#### Texto del documento

Resulta inevitable relacionar la influencia ejercida aún entonces por Mandel sobre la izquierda belga con la toma de conciencia precoz de la FGTB de la recesión que conoció Europa en 1974 tras la “crisis del petróleo”. El sindicato había exigido la reunión de una Conferencia Nacional del Empleo, que se celebró en 1972 con la presencia de los representantes, no solo de las organizaciones patronales sino también de los grupos financieros. El frente común sindical [entre FGTB y CSC] había hecho de la reducción del tiempo de trabajo su primera prioridad para prevenir el paro que se anunciaba.

 

Para sus lectores, el Tratado combinaba la fidelidad a Marx y su renovación. Por la claridad de su escritura, Mandel logró transmitir la herencia de la cultura socialista de anteguerras a una generación venida a la política en los años 1960. Una herencia teórica que permitía, según las palabras de Daniel Bensaid, «pensar en el presente las metamorfosis del mundo» /13.

 

Lenin, Trotsky y Luxemburgo

Siguiendo a Trotsky, la transmisión de la herencia marxista tomaba prioritariamente en Mandel el camino de la revolución de octubre. Las cuestiones de la auto emancipación del proletariado y del partido revolucionario cristalizaban las discusiones en las escuelas de cuadros de las organizaciones de juventud (JGS y ES) en el área de influencia de La Gauche. Haciendo referencia al ¿Qué Hacer? de Lenin, Mandel tenía la costumbre de sostener que «hay varias concepciones del partido, pero la concepción leninista es la única que confiere un papel revolucionario al partido”.

########
#### Datos extraídos

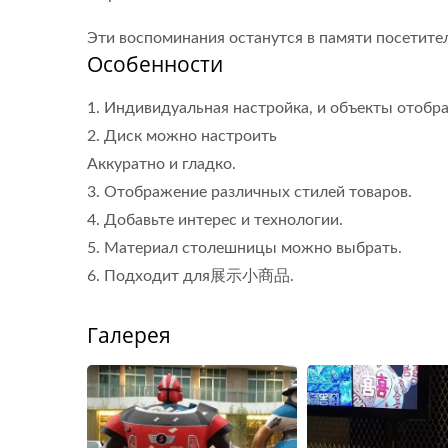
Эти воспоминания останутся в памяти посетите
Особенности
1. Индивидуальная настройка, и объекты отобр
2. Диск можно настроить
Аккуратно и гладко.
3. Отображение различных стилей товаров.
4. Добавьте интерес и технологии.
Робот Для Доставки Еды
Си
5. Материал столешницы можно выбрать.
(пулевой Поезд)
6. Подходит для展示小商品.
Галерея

########
#### Datos extraídos

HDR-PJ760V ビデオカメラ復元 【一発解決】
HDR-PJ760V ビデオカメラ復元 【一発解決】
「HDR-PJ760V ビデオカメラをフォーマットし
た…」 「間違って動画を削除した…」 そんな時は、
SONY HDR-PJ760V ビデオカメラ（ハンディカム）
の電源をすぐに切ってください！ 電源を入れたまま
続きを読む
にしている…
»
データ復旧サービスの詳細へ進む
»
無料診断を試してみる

########

▶ **Consigna A**:
Indica si cada afirmación concuerda con el texto sobre Mandel y cita las palabras del texto que lo deciden: (i) La Conferencia Nacional del Empleo se celebró en 1972. (ii) A esa conferencia acudieron únicamente representantes de las organizaciones patronales. (iii) El frente común sindical puso la reducción del tiempo de trabajo como su primera prioridad.
▶ **Consigna B**:
Transcribe del texto sobre Mandel el tramo que va desde "Resulta inevitable relacionar" hasta "que se anunciaba.".

▶ **Solución A**:
(i) Sí: «que se celebró en 1972».
(ii) No: «no solo de las organizaciones patronales sino también de los grupos financieros».
(iii) Sí: «había hecho de la reducción del tiempo de trabajo su primera prioridad».

▶ **Solución B**:
Resulta inevitable relacionar la influencia ejercida aún entonces por Mandel sobre la izquierda belga con la toma de conciencia precoz de la FGTB de la recesión que conoció Europa en 1974 tras la “crisis del petróleo”. El sindicato había exigido la reunión de una Conferencia Nacional del Empleo, que se celebró en 1972 con la presencia de los representantes, no solo de las organizaciones patronales sino también de los grupos financieros. El frente común sindical [entre FGTB y CSC] había hecho de la reducción del tiempo de trabajo su primera prioridad para prevenir el paro que se anunciaba.